ビッグモーター、異例の「賞与なし」発表に従業員動揺
2023年12月、自動車整備大手のビッグモーターから衝撃的なメールが全従業員に届きました。和泉伸二社長が送ったそのメッセージにはこう書かれていました。
「十分な補填が出来ていない事務方の皆さんを除き、本年度は賞与を支給しないことを決断致しました」
年終調整の時期に、です。現役従業員の間では、信じられないという声が相次ぎました。「毎日、店頭でお客様と接し、車の点検や修理に追われてきたのに…」。そんな声が、現場から聞こえてきます。特に、業績悪化の背景には不正販売問題が大きく影響しており、社員たちはその責任を負わされているような感覚に陥っているといいます。
ビッグモーターは2023年、虚偽の整備記録や保険金水増しの問題で社会的批判を浴び、多数の店舗が閉鎖。信頼回復に向けた再建が急がれています。しかし、その最中に「報酬カット」という決断は、従業員の士気に大きな影を落としています。
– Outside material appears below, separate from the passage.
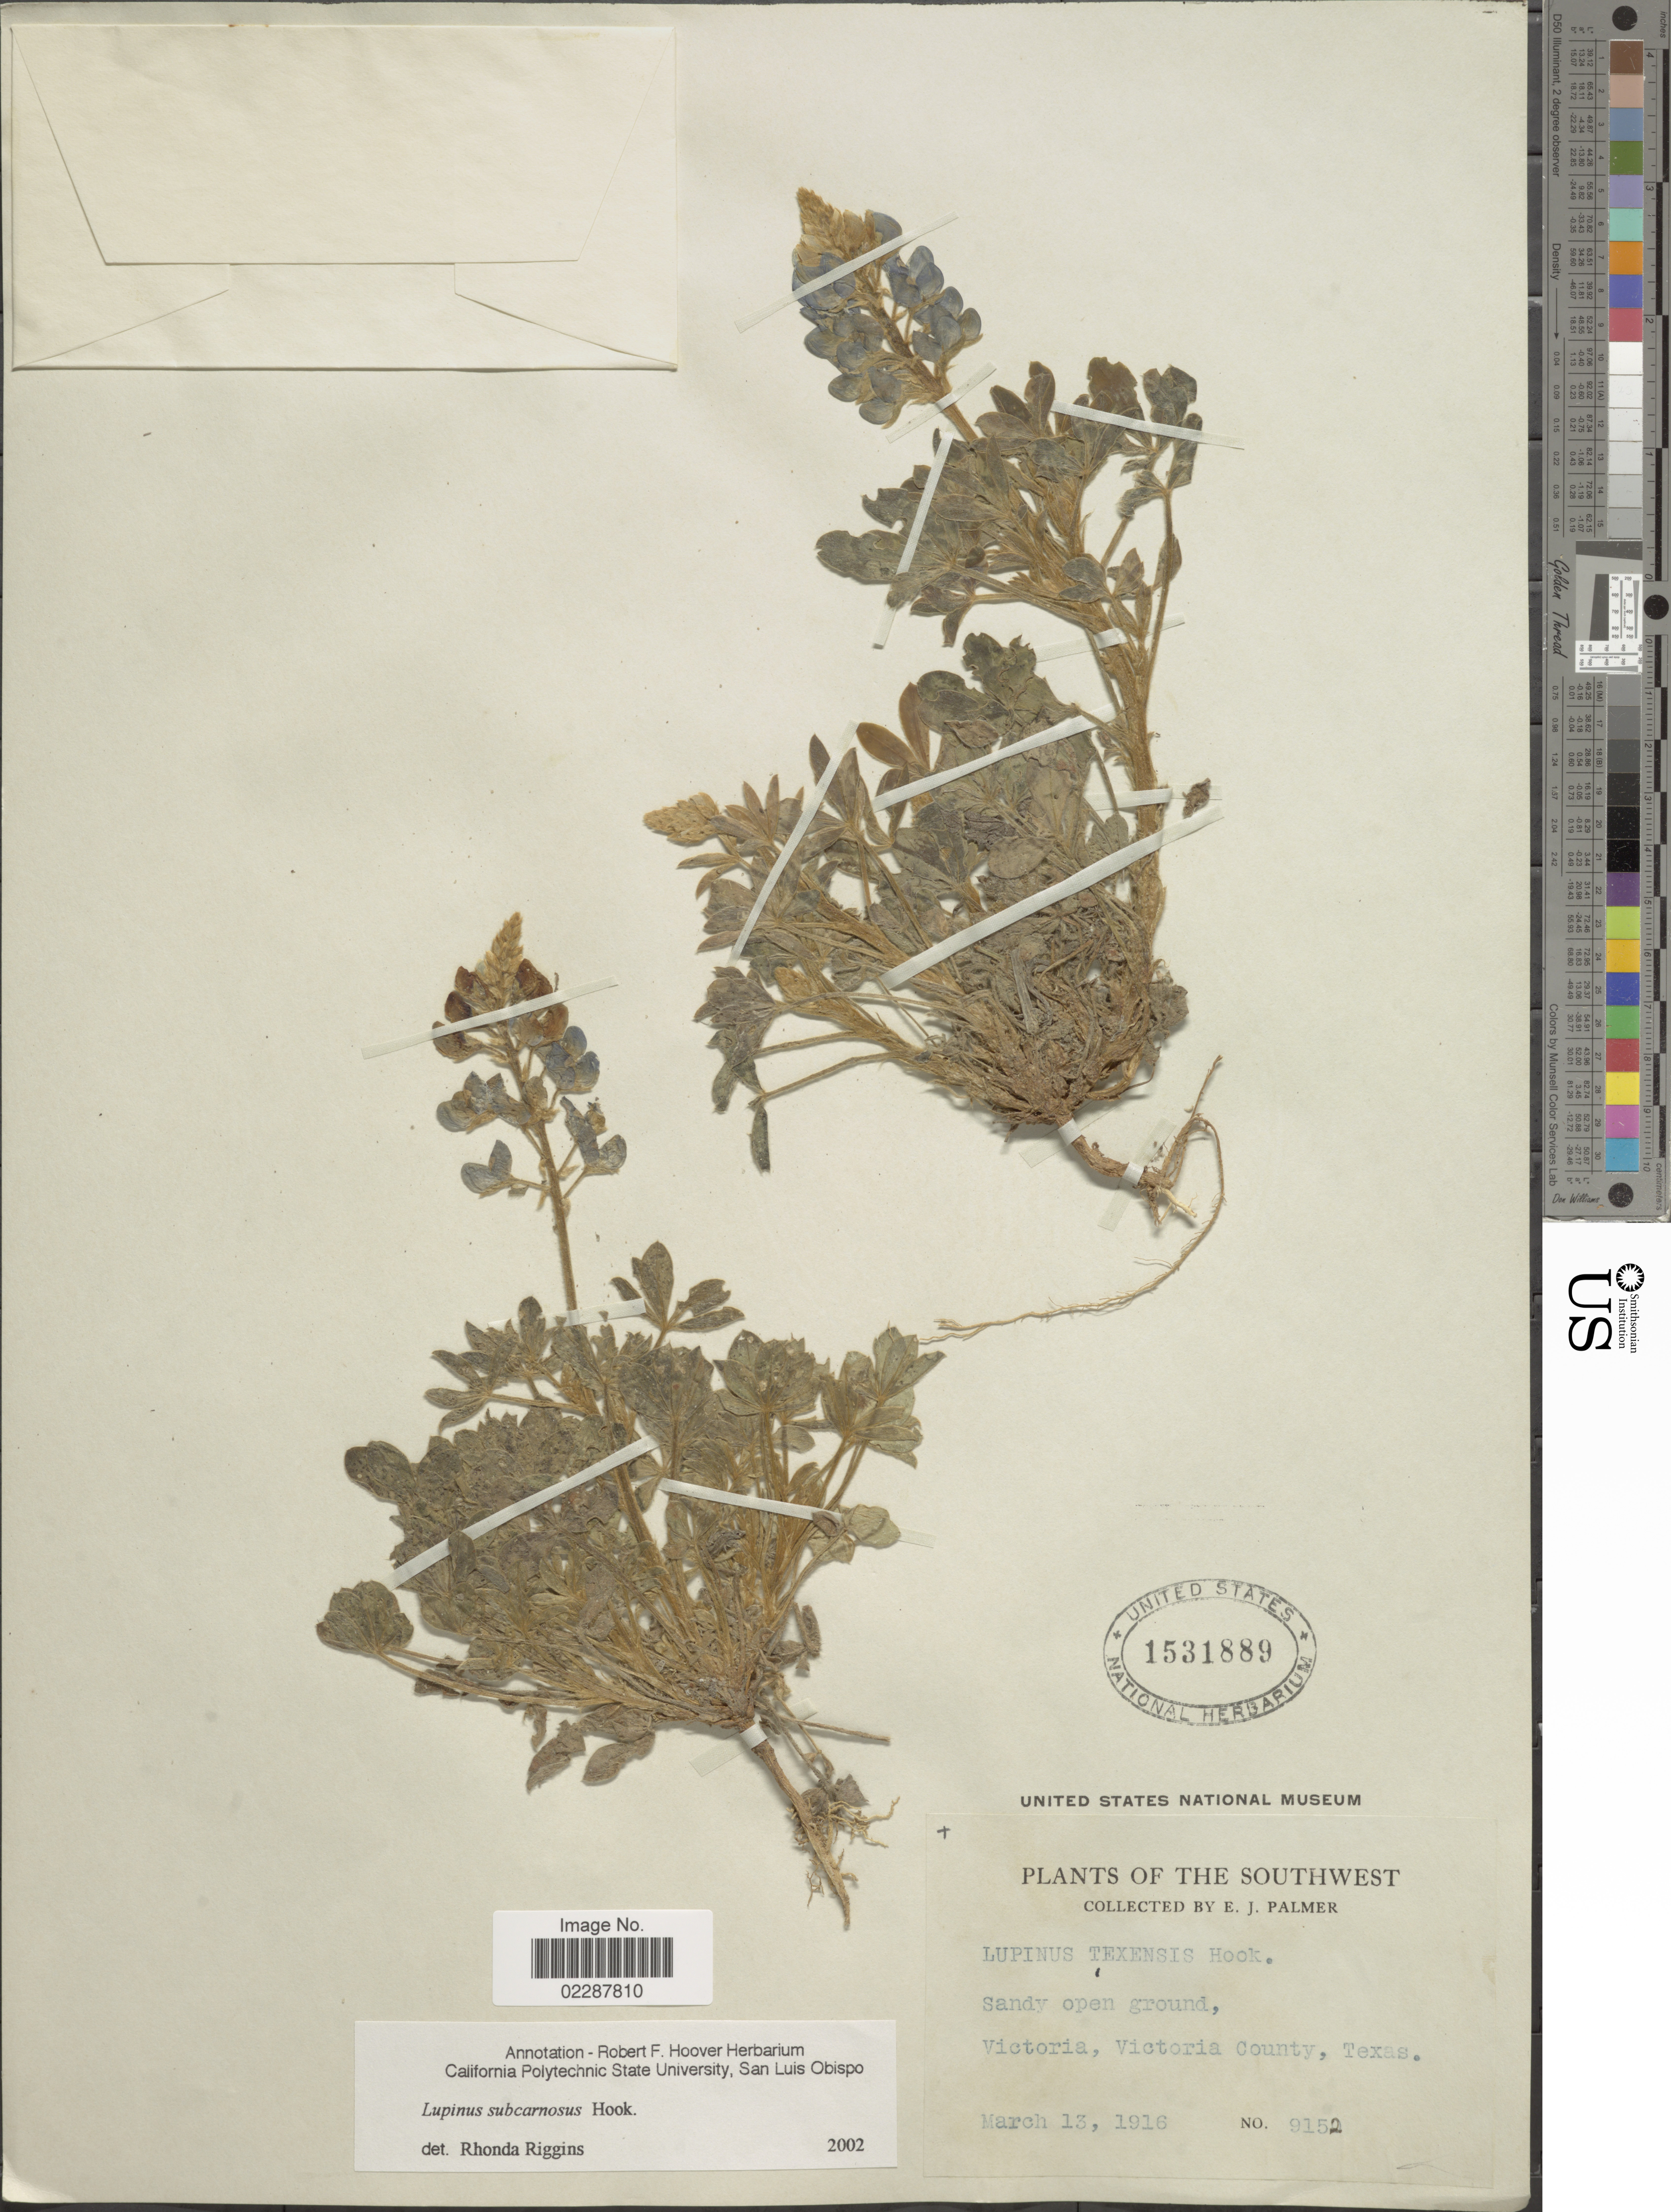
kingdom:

一方で、社長は「日々懸命に業務にあたられている皆様に対して大変申し訳ない」と謝罪もしており、経営陣の葛藤も垣間見えます。ただ、現場にとってみれば、努力が正当に評価されない現状への無力感が広がっています。
賞与は、労働者にとっての励みであり、生活の基盤でもあります。再建プロセスの中で、どうやって従業員の信頼を取り戻すか――それが、ビッグモーターに残された最も大きな課題です。